PROBLEM REQUIREMENTS: In the lecture notes below, what result was established for quantized set functions with no additional technology?

TEXT SEGMENT:
Math 202A: Lecture 17

In this lecture we will discuss the adjoint and transpose. You probably know all about these matrix operations, and may feel that you are too enlightened to participate in this discussion. That feeling is called “ignorance”. Before enlightenment: take adjoints, transpose matrices. After enlightenment: take adjoints, transpose matrices.

In the beginning (of Math 202A), there was quantization,

\mathcal{F} \colon \mathbf{FSet} \longrightarrow \mathbf{FHil}.

\mathcal{F} sends a finite set X to the free Hilbert space \mathcal{F}(X) containing X as an orthonormal basis. It also sends a set function f \in \mathrm{Hom}(X,Y) to the linear transformation \mathcal{F}(f) \in \mathrm{Hom}(\mathcal{F}(X),\mathcal{F}(Y)) whose action on this basis is

\mathcal{F}(f)x = f(x), \quad x \in X.

\mathcal{F} is not the only functor from sets to spaces. As the Good Book says, the adjoint

\mathcal{F}^* \colon \mathbf{FSet} \longrightarrow \mathbf{FHil}

was with quantization, and the adjoint was quantization. Indeed, \mathcal{F}^* matches \mathcal{F} on sets,

\mathcal{F}^*(X)=\mathcal{F}(X),

but acts differently on functions: instead of pushing a point of X forward onto a point of Y via f, \mathcal{F}^* pulls a point of Y back onto its preimage under f,

\mathcal{F}^*(f)y = \sum\limits_{x \in f^{-1}(y)} x.

Thus the adjoint \mathcal{F}^* of \mathcal{F} is a contravariant functor,

\mathcal{F}^*(f) \in \mathrm{Hom}(\mathcal{F}^*(Y),\mathcal{F}^*(X))=\mathrm{Hom}(\mathcal{F}(Y),\mathcal{F}(X)).

It is worth noting that while \mathcal{F}(f) \in \mathrm{Hom}(\mathcal{F}(X),\mathcal{F}(Y)) is a linear transformation which contains the same information as the original set function f \in \mathrm{Hom}(X,Y), presented in the same way, \mathcal{F}^*(f) \in \mathrm{Hom}(\mathcal{F}(Y),\mathcal{F}(X)) has no direct counterpart in \mathbf{FSet}. In the classical computational category, you can identify a function f with the ordered list of its fibers, but the fibers of f are not points of its domain, they are subobjects of it. In the quantum computational category you can consider \mathcal{F}^*(f)y, which is literally a point of the domain of \mathcal{F}(f). It is precisely this fact which allowed us to establish the Singular Value Decomposition for quantized set functions with no additional technology.

DATASET:
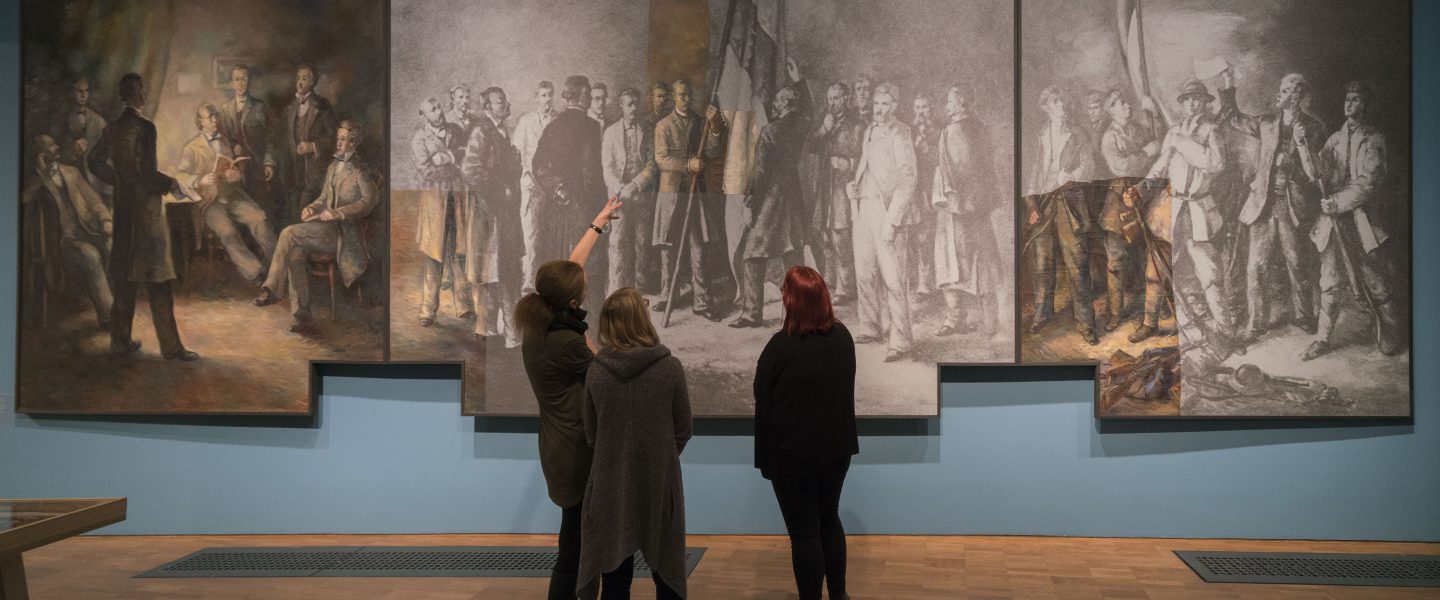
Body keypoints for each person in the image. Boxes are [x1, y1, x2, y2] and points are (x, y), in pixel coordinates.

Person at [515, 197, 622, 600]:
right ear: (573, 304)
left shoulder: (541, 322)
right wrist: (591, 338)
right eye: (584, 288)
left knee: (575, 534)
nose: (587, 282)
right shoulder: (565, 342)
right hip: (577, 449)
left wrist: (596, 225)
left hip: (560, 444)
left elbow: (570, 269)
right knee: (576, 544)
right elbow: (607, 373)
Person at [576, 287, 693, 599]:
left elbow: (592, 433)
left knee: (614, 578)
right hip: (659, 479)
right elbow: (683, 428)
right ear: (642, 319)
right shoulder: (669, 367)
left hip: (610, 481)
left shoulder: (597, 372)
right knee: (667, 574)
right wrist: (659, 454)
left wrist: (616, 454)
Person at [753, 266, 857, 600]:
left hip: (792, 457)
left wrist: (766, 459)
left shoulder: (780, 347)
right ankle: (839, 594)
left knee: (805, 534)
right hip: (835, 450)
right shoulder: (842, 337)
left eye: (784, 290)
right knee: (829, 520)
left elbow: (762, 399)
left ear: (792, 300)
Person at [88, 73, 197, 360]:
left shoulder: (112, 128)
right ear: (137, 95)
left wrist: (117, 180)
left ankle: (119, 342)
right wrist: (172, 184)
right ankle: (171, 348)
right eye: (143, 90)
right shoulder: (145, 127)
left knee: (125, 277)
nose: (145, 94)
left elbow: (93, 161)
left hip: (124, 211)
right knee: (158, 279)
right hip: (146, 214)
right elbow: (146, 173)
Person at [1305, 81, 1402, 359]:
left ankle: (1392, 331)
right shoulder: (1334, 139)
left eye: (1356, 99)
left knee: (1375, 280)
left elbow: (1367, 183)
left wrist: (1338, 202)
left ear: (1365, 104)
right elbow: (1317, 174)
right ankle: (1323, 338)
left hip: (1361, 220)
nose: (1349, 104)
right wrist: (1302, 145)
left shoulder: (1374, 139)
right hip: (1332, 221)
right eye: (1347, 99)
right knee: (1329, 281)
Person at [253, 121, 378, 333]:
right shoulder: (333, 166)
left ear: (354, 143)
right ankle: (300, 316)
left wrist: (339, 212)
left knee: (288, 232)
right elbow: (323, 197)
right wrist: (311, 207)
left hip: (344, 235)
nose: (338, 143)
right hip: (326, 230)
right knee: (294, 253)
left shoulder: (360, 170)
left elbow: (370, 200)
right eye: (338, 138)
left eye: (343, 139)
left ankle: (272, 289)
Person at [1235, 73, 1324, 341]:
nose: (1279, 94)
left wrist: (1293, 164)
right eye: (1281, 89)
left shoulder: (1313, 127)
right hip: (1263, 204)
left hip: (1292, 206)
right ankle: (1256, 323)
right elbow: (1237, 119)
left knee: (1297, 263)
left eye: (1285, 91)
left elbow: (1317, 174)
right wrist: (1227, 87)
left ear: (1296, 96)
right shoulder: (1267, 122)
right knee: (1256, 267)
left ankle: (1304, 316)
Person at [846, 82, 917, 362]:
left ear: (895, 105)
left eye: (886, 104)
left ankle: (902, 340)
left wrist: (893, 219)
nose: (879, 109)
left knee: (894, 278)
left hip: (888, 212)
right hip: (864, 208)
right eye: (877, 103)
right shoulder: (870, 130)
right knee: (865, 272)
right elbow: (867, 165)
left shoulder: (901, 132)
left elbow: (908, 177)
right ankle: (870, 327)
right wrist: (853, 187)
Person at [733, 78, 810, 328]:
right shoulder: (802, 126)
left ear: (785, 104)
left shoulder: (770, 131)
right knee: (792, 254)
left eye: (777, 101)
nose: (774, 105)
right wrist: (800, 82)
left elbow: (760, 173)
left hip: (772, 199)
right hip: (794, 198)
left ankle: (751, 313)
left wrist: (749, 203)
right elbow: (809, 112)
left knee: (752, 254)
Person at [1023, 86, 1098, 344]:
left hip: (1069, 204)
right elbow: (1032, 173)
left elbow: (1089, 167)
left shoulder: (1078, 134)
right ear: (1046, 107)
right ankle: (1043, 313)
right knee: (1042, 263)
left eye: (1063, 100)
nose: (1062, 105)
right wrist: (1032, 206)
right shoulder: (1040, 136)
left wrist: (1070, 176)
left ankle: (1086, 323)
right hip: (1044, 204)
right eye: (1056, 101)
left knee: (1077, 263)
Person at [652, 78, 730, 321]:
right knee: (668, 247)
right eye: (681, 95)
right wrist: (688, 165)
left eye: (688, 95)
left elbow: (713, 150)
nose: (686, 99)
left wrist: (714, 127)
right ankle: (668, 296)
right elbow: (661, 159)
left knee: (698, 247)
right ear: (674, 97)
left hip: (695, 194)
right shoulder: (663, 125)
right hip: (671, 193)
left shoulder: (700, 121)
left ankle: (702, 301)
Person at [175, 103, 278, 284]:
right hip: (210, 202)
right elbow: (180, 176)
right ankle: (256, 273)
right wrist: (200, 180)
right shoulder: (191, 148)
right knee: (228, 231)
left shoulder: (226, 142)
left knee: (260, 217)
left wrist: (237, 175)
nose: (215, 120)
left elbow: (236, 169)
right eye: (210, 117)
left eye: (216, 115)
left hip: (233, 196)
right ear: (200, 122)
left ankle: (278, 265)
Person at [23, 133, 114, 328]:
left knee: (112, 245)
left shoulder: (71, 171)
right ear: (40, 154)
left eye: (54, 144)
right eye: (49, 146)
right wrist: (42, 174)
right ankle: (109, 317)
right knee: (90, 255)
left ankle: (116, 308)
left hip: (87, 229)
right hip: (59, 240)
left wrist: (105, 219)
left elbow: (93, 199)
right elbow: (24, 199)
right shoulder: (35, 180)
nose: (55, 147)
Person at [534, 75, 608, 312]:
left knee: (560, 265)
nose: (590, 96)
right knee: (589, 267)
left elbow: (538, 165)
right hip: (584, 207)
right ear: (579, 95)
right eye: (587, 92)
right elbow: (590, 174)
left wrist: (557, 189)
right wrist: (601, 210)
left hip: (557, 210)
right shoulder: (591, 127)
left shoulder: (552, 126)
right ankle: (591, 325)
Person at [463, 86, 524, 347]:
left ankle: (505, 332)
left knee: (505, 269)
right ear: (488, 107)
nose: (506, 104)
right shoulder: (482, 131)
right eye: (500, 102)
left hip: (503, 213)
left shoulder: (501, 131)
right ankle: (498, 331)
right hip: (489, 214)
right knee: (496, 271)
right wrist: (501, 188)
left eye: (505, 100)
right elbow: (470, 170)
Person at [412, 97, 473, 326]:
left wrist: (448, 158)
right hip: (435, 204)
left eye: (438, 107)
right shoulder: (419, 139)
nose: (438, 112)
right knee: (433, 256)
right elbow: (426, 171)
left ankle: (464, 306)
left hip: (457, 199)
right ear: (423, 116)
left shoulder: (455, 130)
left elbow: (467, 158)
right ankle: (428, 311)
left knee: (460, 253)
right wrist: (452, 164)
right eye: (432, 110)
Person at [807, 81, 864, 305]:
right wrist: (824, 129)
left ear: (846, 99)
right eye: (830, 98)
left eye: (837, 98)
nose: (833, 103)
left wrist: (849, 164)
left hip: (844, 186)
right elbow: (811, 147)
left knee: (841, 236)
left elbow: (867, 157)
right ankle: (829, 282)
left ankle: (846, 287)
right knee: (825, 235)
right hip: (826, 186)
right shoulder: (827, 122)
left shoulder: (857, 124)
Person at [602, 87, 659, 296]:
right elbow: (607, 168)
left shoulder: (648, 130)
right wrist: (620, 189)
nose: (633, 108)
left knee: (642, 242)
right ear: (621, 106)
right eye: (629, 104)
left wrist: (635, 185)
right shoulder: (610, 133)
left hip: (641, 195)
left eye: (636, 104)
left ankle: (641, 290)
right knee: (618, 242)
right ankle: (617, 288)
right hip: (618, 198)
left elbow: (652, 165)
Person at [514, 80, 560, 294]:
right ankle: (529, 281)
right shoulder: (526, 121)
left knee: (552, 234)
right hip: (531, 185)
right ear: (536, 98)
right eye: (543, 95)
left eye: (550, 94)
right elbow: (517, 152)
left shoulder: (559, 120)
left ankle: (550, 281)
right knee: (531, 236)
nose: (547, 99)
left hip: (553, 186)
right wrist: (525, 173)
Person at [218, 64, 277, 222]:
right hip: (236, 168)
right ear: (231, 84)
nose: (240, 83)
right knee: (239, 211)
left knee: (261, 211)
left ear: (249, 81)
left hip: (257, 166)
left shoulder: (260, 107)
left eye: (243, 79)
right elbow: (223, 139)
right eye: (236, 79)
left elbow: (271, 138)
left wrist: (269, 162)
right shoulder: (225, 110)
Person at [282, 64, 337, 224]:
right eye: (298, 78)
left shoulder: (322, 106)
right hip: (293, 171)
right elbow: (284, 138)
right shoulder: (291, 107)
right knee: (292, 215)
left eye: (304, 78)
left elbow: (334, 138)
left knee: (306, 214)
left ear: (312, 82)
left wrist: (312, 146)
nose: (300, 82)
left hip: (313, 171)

RESPONSE BELOW: The Singular Value Decomposition.